Eligibility criteria for nonpatients were that they must: 1) be women; 2) be within 5 years of the age of the patient to whom they would be matched; 3) reside within the same zip code as their patient match; 4) have no discernable psychiatric or neurological disorders that would interfere with study participation; 5) be able to speak and read English; 6) report no history of cancer (other than basal cell skin carcinoma) or other potentially life-threatening diseases; and 7) report no history of conditions in which fatigue is a prominent symptom (as described above). Potential nonpatient participants were identified using a database maintained by Marketing Systems Group (Fort Washington, Pa) that draws from all listed telephone households in the US and is estimated to include demographic and contact information for approximately two-thirds of the US population. For each patient who completed the 6-month assessment, up to 25 women who resided in the same zip code and were within 5 years of the patient's age were selected randomly from the database. One of these women was randomly selected and sent a letter of introduction. If this woman did not opt out by calling a toll-free telephone number (MCC) or did return a postcard expressing interest (LPMCC), telephone contact was initiated to further determine eligibility. If she met all eligibility criteria and verbally agreed to participate, an appointment was set up to obtain written consent and conduct an assessment.

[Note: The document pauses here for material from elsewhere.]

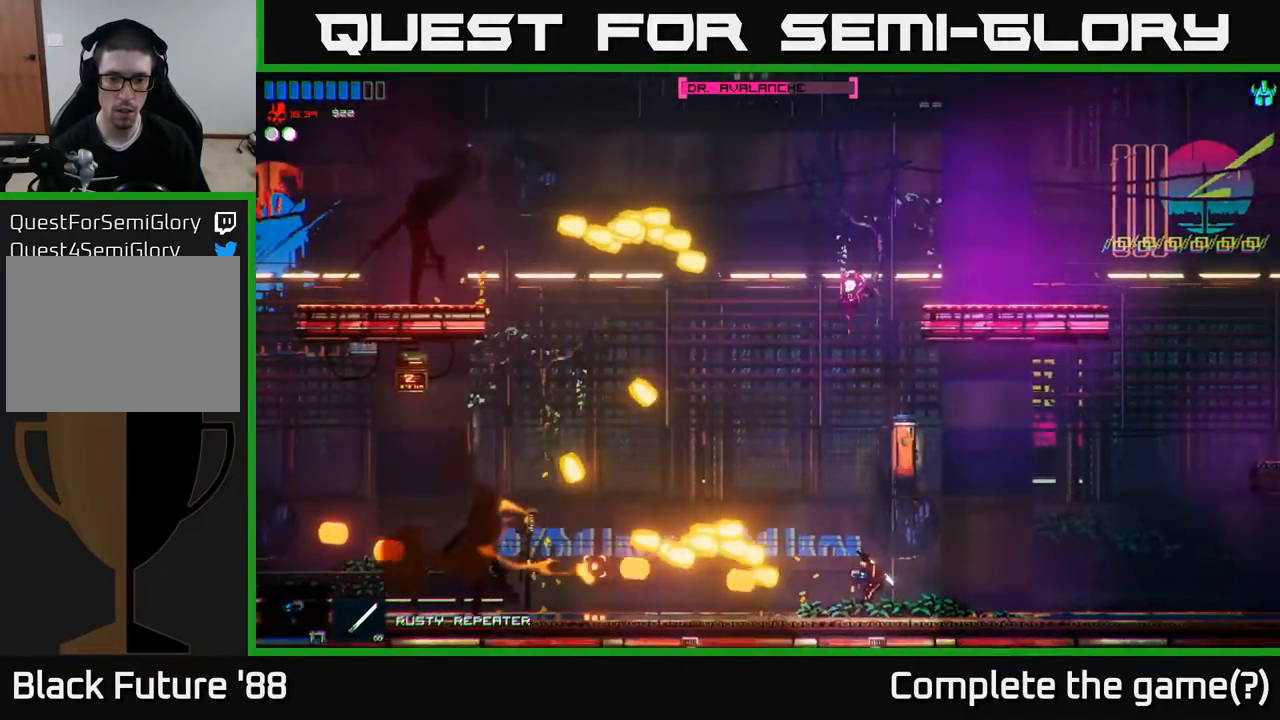
{"buttons": [], "left_stick": "center", "right_stick": "left", "events": [[67, "R2", "down"], [167, "R2", "up"]]}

If the first woman selected could not be reached, was ineligible, refused to participate, or did not keep the appointment, another woman on the list was selected randomly until a woman matched to the patient was recruited and completed the assessment.

Measures

Demographic and clinical data

Age, race/ethnicity, marital status, annual household income, educational level, height, weight, and menopausal status were assessed in all participants via self-report. Disease stage, type of breast surgery, chemotherapy agents (CT + RT group only), cumulative radiation doses, and hormone therapy status were assessed in patients via chart review.

Fatigue

The Fatigue Symptom Inventory20 (FSI) is a 14-item measure that assesses the frequency and severity of fatigue and its perceived disruptiveness. Analyses focused on participants' ratings of fatigue severity (0 = not at all fatigued, 10 = as fatigued as I could be) on the day they felt most fatigued in the past week (FSI most), on average in the past week (FSI average), and right now (FSI current). Analyses were also conducted using ratings of the number of days fatigued in the past week (0 to 7) (FSI days) and the average rating of the degree (0 = no interference, 10 = extreme interference) to which fatigue interfered with general activity, ability to bathe and dress, normal work activity, ability to concentrate, relations with others, enjoyment of life, and mood (FSI interference). Previous research has demonstrated the reliability and validity of the FSI in women diagnosed with breast cancer.11,12,20 Participants also completed the 7-item Profile of Mood States (POMS) Fatigue Scale,21 on which they rated the degree to which they felt fatigued in the past week (0 = not at all, 4 = extremely). A total score was calculated (possible range = 0 to 28), with higher scores indicating greater fatigue.

Statistical Analysis

Preliminary analyses were conducted to identify possible differences in demographic characteristics between patient and nonpatient participants. Chi-square analyses were conducted on categorical variables (eg, marital status) and t-test were conducted on continuous variables (eg, age).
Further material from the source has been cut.